Contra o jogador de futebol Edinho foi decretada prisão cautelar. Por se tratar de prisão efetivada antes do trânsito em julgado final de sentença condenatória, não há dúvida que não se justifica qualquer rigor penitenciário. O artigo 300 do CPP (em 1940) dizia que, ?sempre que possível?, as pessoas presas provisoriamente ficarão separadas das que já estiverem definitivamente condenadas. O regime jurídico do preso provisório evoluiu, posteriormente, com a Lei de Execução Penal de 1984 (art. 84), que estabeleceu a obrigatoriedade de separação entre ele e o preso definitivo.
A preocupação com a individualização da pena (e da sua execução) levou o legislador pátrio a conferir, a alguns presos provisórios, um outro benefício legal, que consiste na chamada ?prisão especial? (que hoje nada mais significa que ficar numa cela separada dos demais presos). Todas as pessoas nomeadas nos artigos 295 e 296 do CPP bem como em várias leis especiais (Lei 5.350/1967, por exemplo) contam com o direito de serem recolhidas a quartéis ou a prisão especial (como não existem ou não dispõem de vagas, tais pessoas são recolhidas a uma cela separada). Dentre elas acham-se ?os diplomados por qualquer das faculdades superiores da República?. Noticiou-se que o jogador Edinho contaria com diploma de curso superior realizado no exterior. Eis a questão: como devemos interpretar a locução ?faculdade da República?? Abrangeria apenas as faculdades brasileiras ou também estrangeiras?

== LISTA DE TAREFAS ==
a – Resuma em duas frases o texto sobre a prisão do jogador Edinho.
b – De acordo com o texto sobre a prisão do jogador Edinho, que dispositivo legal estabeleceu a obrigatoriedade de separação entre o preso provisório e o preso definitivo?
c – Cite literalmente o trecho do texto sobre a prisão do jogador Edinho que vai de "A preocupação com" até "ou também estrangeiras?", incluindo essas palavras.
Os registros não têm nenhuma relação com estas tarefas.

== DADOS FORNECIDOS ==
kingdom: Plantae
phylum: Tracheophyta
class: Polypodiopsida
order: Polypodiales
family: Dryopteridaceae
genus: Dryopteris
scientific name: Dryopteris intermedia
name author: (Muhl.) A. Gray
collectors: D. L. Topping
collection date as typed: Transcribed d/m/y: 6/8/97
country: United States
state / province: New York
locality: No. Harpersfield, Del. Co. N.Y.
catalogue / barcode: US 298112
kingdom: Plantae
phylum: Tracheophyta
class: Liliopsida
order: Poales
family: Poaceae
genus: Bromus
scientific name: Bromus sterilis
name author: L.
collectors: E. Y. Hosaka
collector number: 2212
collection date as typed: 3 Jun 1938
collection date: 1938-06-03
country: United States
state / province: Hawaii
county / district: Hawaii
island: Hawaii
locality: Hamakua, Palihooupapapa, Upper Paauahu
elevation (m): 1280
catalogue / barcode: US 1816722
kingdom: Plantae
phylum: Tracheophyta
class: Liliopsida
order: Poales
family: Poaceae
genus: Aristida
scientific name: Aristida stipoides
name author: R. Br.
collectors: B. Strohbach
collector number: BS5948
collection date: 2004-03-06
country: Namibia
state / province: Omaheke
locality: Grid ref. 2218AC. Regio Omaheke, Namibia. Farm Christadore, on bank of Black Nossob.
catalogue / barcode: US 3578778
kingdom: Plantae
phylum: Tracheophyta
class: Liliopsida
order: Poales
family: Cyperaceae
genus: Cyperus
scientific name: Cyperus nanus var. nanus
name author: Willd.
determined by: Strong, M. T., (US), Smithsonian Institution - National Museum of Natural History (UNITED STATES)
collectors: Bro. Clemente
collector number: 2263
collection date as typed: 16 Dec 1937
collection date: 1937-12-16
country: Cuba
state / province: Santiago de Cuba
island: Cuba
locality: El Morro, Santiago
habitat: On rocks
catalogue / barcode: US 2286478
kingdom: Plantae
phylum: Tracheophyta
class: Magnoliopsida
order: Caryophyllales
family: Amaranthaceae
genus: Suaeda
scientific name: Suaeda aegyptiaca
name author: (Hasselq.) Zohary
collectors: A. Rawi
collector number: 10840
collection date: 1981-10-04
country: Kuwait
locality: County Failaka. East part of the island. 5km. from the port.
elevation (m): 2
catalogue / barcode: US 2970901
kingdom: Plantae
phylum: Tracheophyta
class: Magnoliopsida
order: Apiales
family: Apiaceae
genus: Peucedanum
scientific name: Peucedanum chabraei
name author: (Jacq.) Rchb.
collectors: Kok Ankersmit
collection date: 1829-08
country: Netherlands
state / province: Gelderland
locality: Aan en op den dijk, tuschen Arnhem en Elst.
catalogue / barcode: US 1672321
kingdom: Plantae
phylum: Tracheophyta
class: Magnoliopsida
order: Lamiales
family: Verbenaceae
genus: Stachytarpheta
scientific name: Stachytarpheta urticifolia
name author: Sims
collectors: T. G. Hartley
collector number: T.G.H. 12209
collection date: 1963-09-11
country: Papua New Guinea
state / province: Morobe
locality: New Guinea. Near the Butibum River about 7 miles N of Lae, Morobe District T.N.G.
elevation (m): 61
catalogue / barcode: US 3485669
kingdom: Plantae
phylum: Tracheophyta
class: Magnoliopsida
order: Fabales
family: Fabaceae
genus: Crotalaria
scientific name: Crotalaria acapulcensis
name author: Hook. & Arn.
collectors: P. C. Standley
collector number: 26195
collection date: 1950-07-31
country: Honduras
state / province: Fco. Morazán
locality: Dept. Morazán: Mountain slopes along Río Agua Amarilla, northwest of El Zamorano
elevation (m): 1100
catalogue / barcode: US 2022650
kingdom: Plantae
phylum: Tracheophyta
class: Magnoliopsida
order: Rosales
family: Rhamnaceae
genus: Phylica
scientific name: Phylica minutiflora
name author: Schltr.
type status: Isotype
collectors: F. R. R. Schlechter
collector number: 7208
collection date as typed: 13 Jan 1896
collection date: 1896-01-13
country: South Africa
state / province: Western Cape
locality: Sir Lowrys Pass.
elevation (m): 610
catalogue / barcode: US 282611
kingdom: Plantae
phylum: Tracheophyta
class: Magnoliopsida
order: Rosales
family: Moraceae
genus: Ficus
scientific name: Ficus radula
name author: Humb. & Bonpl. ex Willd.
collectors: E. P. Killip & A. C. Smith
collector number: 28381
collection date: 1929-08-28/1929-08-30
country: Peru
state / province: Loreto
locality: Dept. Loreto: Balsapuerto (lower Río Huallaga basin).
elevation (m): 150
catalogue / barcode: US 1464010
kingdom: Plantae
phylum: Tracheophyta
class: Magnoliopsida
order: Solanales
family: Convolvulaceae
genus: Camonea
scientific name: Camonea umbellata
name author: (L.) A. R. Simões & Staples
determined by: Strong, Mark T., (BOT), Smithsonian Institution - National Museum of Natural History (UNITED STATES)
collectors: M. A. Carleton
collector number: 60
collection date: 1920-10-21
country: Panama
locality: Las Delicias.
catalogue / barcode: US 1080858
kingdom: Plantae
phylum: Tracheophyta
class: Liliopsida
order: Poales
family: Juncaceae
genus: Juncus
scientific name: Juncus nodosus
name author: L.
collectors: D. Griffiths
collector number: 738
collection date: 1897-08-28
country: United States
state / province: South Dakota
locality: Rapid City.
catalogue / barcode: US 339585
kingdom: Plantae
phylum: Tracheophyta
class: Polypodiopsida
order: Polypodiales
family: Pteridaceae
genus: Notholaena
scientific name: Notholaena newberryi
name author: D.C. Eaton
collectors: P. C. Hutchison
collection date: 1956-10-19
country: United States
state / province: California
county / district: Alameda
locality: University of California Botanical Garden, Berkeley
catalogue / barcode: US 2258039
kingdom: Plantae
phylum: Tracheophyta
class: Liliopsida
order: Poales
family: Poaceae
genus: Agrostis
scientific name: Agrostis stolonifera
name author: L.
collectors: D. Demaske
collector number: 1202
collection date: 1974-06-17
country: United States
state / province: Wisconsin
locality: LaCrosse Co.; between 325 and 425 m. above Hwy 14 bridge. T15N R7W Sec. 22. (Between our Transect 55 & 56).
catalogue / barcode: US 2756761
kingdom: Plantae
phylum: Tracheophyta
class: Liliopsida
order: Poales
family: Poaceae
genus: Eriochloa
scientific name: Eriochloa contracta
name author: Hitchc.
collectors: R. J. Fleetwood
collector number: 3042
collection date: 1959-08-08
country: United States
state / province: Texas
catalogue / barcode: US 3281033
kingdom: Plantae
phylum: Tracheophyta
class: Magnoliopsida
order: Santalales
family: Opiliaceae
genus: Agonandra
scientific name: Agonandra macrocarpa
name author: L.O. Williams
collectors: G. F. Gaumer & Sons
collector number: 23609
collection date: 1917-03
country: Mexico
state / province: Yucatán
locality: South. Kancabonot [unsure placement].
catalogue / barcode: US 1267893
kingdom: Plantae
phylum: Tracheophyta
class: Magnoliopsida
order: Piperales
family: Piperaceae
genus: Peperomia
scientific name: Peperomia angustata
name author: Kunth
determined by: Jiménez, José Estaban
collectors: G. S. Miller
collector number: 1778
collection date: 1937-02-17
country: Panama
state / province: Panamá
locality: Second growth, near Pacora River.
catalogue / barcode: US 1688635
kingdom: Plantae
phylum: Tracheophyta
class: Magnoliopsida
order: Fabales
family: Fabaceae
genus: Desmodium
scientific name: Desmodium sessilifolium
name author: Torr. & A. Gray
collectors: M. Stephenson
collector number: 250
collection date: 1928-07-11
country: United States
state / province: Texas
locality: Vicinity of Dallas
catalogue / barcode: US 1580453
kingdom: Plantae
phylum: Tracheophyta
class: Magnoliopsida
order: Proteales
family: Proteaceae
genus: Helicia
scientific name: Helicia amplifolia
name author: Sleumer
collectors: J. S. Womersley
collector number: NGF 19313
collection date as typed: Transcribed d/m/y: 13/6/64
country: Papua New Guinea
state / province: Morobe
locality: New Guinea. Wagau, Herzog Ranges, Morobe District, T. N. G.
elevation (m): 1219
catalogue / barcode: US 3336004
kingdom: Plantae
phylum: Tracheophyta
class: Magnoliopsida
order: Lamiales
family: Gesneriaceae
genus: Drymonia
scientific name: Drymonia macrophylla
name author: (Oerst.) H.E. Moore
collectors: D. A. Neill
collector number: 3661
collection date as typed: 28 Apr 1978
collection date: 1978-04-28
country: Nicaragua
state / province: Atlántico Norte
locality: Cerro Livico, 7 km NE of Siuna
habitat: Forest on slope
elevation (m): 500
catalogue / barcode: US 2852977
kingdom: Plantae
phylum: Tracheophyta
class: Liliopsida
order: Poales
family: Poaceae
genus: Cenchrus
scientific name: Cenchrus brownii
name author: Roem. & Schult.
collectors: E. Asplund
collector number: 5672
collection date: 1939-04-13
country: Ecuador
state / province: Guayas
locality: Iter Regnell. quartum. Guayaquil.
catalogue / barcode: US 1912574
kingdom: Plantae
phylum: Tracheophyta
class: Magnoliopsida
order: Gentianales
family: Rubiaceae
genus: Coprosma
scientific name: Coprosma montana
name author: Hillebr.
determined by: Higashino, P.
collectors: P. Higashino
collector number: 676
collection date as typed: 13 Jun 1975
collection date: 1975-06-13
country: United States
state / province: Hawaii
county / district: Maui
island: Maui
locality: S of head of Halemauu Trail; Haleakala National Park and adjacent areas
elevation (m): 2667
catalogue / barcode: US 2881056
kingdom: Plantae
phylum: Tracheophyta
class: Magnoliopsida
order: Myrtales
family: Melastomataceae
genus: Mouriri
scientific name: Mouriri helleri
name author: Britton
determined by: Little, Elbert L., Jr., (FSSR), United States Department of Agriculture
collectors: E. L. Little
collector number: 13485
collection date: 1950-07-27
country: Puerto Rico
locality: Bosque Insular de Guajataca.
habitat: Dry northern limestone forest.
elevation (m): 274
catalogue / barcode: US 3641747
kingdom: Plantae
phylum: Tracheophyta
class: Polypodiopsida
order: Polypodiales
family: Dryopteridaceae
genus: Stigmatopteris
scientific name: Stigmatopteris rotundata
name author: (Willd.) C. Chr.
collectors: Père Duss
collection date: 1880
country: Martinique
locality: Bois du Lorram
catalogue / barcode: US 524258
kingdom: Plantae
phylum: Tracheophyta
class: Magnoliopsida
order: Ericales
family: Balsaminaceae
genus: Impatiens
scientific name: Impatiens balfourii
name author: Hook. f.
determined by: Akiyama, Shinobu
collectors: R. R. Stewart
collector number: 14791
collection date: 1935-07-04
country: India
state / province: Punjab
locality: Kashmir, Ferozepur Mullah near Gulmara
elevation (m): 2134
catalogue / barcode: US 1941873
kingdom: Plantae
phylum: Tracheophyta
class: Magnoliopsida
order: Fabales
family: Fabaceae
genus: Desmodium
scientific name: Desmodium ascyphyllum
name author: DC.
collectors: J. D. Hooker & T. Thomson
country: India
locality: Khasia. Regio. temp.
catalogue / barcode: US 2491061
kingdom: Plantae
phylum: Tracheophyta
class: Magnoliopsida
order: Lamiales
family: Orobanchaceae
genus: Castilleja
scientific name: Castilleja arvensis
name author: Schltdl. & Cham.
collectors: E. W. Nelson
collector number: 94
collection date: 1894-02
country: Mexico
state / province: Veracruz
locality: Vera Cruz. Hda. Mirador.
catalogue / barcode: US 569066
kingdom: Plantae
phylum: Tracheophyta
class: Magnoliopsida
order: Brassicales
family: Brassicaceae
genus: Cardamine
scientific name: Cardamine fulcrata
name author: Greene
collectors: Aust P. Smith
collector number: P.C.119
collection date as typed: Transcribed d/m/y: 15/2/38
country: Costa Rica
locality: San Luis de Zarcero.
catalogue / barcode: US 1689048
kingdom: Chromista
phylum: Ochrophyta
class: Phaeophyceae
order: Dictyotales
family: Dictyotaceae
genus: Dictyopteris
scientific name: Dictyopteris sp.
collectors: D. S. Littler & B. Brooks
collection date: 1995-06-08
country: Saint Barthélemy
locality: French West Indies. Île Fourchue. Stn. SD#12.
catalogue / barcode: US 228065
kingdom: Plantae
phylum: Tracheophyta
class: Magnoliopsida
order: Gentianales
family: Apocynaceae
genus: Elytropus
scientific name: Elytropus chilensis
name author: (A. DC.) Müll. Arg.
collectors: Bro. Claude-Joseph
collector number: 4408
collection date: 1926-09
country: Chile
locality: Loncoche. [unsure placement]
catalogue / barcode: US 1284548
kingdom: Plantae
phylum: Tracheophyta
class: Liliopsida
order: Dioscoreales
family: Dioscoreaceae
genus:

== RESPOSTAS DAS TAREFAS ==
a – Contra o jogador Edinho foi decretada prisão cautelar, que, por ser anterior ao trânsito em julgado da sentença condenatória, não justifica rigor penitenciário, e a Lei de Execução Penal de 1984 tornou obrigatória a separação entre presos provisórios e definitivos. Algumas pessoas, entre elas os diplomados por faculdades superiores da República, têm direito a prisão especial, e o texto pergunta se essa expressão inclui faculdades estrangeiras, já que Edinho teria diploma de curso superior realizado no exterior.

b – O artigo 84 da Lei de Execução Penal de 1984.

c –
A preocupação com a individualização da pena (e da sua execução) levou o legislador pátrio a conferir, a alguns presos provisórios, um outro benefício legal, que consiste na chamada ?prisão especial? (que hoje nada mais significa que ficar numa cela separada dos demais presos). Todas as pessoas nomeadas nos artigos 295 e 296 do CPP bem como em várias leis especiais (Lei 5.350/1967, por exemplo) contam com o direito de serem recolhidas a quartéis ou a prisão especial (como não existem ou não dispõem de vagas, tais pessoas são recolhidas a uma cela separada). Dentre elas acham-se ?os diplomados por qualquer das faculdades superiores da República?. Noticiou-se que o jogador Edinho contaria com diploma de curso superior realizado no exterior. Eis a questão: como devemos interpretar a locução ?faculdade da República?? Abrangeria apenas as faculdades brasileiras ou também estrangeiras?